Cannot parse special characters (symbols) like Trademark, Copyright and Registered

Submitted by bayuobie on Tue, 2011-06-28 21:46 in Magic Parser

I have used the magic parser to read xml files but it just failed to output anything because one of my files contained special characters. Below is a sample xlm item with the special characters.

<product>

  <id>1591</id>

    <description><![CDATA[

MODELLO PRODOTTO:         MONITOR ASUS LCD 23` MS236H FULL HD

                          Power cord

                          Power adapter

                          Quick start guide

                          HDMI-to-DVI cable

                          warranty card

Regulation Approval       Energy Star®, UL/cUL, CB, CE, FCC, CCC, BSMI, Gost-R, C-Tick, MEPS, VCCI, PSE, J-MOSS,

                          PSB,China Energy Label Level 1, RoHS, WEEE, Windows Vista WHQL]]></description>

  </product>

Hello Bayoubie, I notice

Submitted by support on Wed, 2011-06-29 08:13

Hello Bayoubie,

I notice that the data is correctly delimited using CDATA tags, so it is almost certainly down to a character encoding error, or less likely a mis-match between the declared encoding of the document, and the actual data itself.
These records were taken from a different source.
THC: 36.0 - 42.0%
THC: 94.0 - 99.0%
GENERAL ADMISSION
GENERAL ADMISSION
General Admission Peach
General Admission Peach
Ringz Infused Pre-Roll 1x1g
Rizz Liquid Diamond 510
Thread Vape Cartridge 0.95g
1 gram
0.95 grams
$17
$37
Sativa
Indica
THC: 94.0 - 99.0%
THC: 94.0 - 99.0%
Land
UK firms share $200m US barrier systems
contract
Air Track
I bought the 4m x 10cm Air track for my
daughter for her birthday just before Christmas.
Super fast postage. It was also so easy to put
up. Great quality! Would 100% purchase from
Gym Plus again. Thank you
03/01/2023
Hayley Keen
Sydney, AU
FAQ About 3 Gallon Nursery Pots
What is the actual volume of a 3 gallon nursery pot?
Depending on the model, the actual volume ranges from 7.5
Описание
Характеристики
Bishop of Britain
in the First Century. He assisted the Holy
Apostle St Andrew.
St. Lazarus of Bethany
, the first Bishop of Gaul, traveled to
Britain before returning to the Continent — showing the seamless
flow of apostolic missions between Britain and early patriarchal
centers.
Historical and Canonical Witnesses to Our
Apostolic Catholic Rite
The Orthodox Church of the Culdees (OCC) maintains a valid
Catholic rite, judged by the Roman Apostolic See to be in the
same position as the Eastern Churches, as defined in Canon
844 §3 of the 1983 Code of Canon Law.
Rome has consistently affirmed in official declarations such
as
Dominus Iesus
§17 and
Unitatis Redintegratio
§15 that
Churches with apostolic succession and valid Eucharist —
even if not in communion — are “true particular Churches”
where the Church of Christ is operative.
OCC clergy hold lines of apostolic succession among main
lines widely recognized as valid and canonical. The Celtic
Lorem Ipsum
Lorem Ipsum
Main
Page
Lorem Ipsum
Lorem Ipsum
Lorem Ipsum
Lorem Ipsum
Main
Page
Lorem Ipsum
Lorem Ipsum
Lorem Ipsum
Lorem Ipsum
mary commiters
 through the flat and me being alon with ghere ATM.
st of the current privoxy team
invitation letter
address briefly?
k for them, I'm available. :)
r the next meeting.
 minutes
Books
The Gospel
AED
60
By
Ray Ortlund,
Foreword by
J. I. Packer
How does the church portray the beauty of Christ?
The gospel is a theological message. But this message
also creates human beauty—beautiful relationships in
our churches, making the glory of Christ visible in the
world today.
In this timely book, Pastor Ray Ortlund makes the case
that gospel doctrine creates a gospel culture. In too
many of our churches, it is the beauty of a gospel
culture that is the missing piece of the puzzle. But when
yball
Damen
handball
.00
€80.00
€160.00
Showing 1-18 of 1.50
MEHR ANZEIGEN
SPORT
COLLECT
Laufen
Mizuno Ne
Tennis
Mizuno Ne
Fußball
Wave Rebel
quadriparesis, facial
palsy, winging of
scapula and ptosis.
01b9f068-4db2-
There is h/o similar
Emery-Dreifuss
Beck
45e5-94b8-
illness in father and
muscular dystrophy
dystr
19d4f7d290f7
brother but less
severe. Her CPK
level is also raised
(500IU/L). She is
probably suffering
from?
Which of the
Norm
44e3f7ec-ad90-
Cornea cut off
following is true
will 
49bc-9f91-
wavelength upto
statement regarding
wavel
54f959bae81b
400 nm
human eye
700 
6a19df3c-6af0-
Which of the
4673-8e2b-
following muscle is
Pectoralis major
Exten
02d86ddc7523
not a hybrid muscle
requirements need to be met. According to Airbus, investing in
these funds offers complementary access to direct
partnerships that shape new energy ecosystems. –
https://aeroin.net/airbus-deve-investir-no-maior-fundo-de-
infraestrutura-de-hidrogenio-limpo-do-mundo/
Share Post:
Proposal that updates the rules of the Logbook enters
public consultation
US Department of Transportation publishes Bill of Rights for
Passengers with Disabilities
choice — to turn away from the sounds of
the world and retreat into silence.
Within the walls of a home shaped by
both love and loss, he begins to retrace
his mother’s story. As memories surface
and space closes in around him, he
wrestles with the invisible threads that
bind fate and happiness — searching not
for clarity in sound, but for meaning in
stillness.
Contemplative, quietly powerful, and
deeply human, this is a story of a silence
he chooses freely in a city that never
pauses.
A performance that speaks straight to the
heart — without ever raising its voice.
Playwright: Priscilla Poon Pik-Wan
To work around this I have cleansing versions of the script that I will send to you to use in place of the standard version, please check your email to the same address that you registered on the forum with;

Cheers,
David
--
MagicParser.com

Hey David, The cleansing

Submitted by bayuobie on Wed, 2011-07-06 14:02

Hey David,

The cleansing version worked well for me but I wanted to add that the UTF-8 version was not working for me because the xml source file had it's header-content type set to ISO-88591. So I just changed to the cleansing version for ISO-88591.

Thanks.